In short? I'm a two-year-old temper tantrum in a 36 - almost 37 -year-old body. So naturally, when a minor [albeit highly annoying] medical issue* crops up in my life, I do what every sane, rational, intelligent grown-up would do:

I cry and feel horribly sorry for myself. For weeks at a time.

Turns out? I'm really, really good at that. Might be my best talent even.

Only it doesn't take very long and my kids are affected by it, and in puddles of tears themselves. My husband feels helpless and worried that this beast who has come to visit is his new wife.

And at the end of the day, I still feel angry and sorry for myself with the same problems that I had when I woke up. That isn't exactly the way I want to go through life.

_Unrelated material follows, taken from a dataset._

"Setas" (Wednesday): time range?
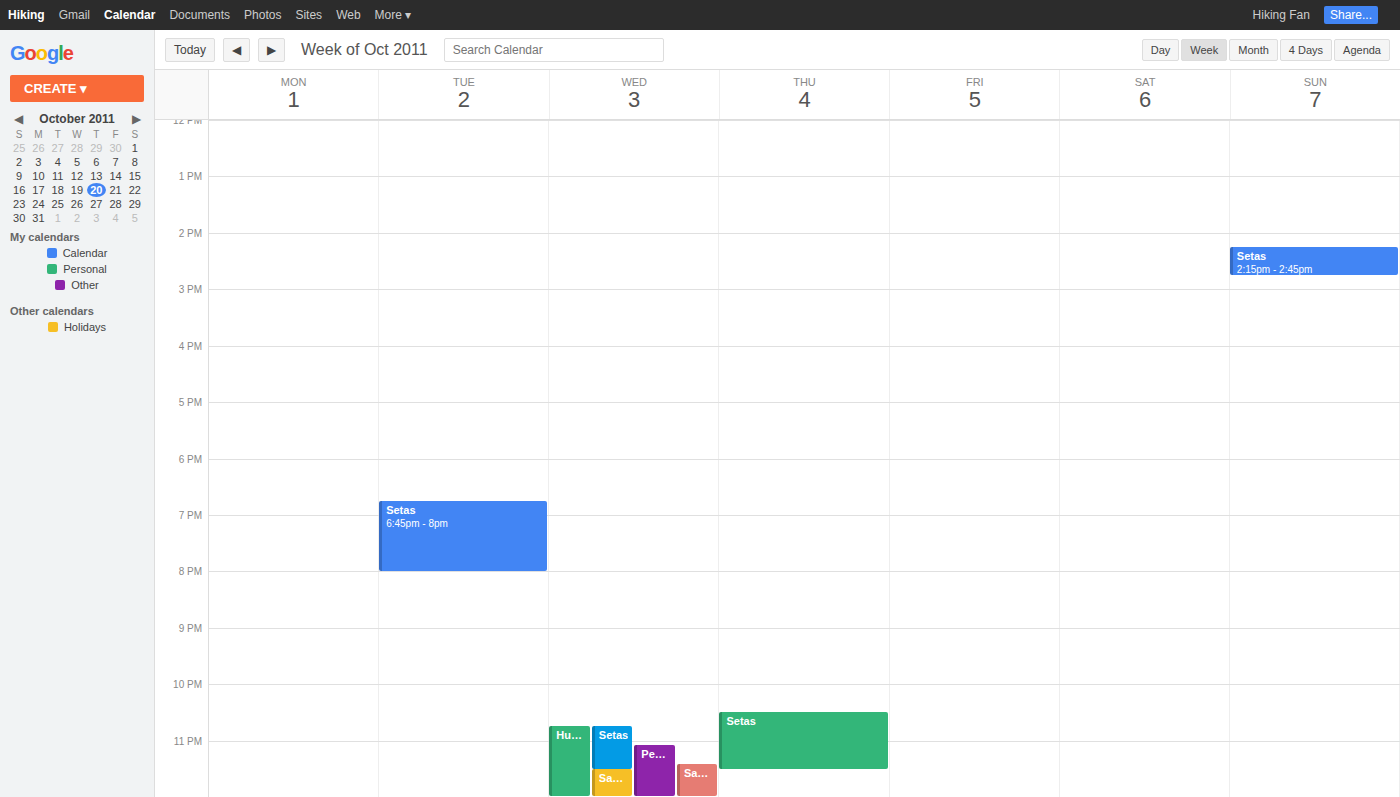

So, I'm doing what most of you probably learned long ago: I'm sucking it up and focusing on the good things in my life. Like the fact that I have this awesome man who loves me (in spite of me) and works very hard to support my ridiculously lavish lifestyle. I have three beautiful, healthy, happy children who just want a mom that doesn't cry all the time. I have a wonderful home with all the comforts anyone could ever ask for (and then some). I have friends who love me and bring me dinner and diet cokes. I have family who call ALL THE TIME to see if I'm okay.

And in spite of the fact that the universe probably still has it in for me weather-wise, I think it's safe to say that I'm doing all right. My life is a good one. And I'm going to be okay.

Just wanted to say it out loud.

[*Yes, I am okay. No, I don't want to talk about it. It's truly not a big deal and I will be fine. Thanks to you sweet internet friends who noticed my absence and checked in on me. You all rock.]

She's trying her darndest to save my soul

There is a new master in my life:

Photobucket

Thanks to the Hannah, I have been made to be accountable for my sins:

Photobucket

Apparently, girlfriend doesn't like it when the mama swears.

I would not think of myself as a foul-mouthed fiend. I don't swear in casual conversation with friends. I do not ever swear at my children in a fit of temper. And I have yet to fling any expletives at the Husband during marital, ahem, disagreements.

But occasionally, a mild swear slips through my fingers on the keyboard and ends up here as a joke. Or I drop something heavy on my foot and grumble a less-than-choice word in frustration.

Like the hell word.

Or the damn word.

Very rarely, maybe a version of the son-of-a-beyotch word.

Most certainly never the F word. [Unless that word is the frick word. Guilty of that one a lot.]

But on our recent trip to Utah, my lack of appropriate language when joking with my brothers brought Miss Hannah to tears. Her little heart overflowed with worry for my soul. With pleading green eyes, she looked up at me and softly asked why I keep breaking the commandments.

I had no answer.

Clearly, saying to my brother on the phone, who was leaving work to meet us all for dinner, "Hurry up, dammit!" does not a joke make in the mind of Prudence McPrude Hannah.

And so I have acquiesced. After all, were those same words to escape my children's lips, there would most certainly be hell heck to pay.

So consider this my formal resignation from the use of bad language on this blog.

No more hell. Or damn. Or even frick.

[Shoot. I just totaled up the number of quarters alone this post is going to cost me, and I think somebody will be a few dollars richer by the end of the day.]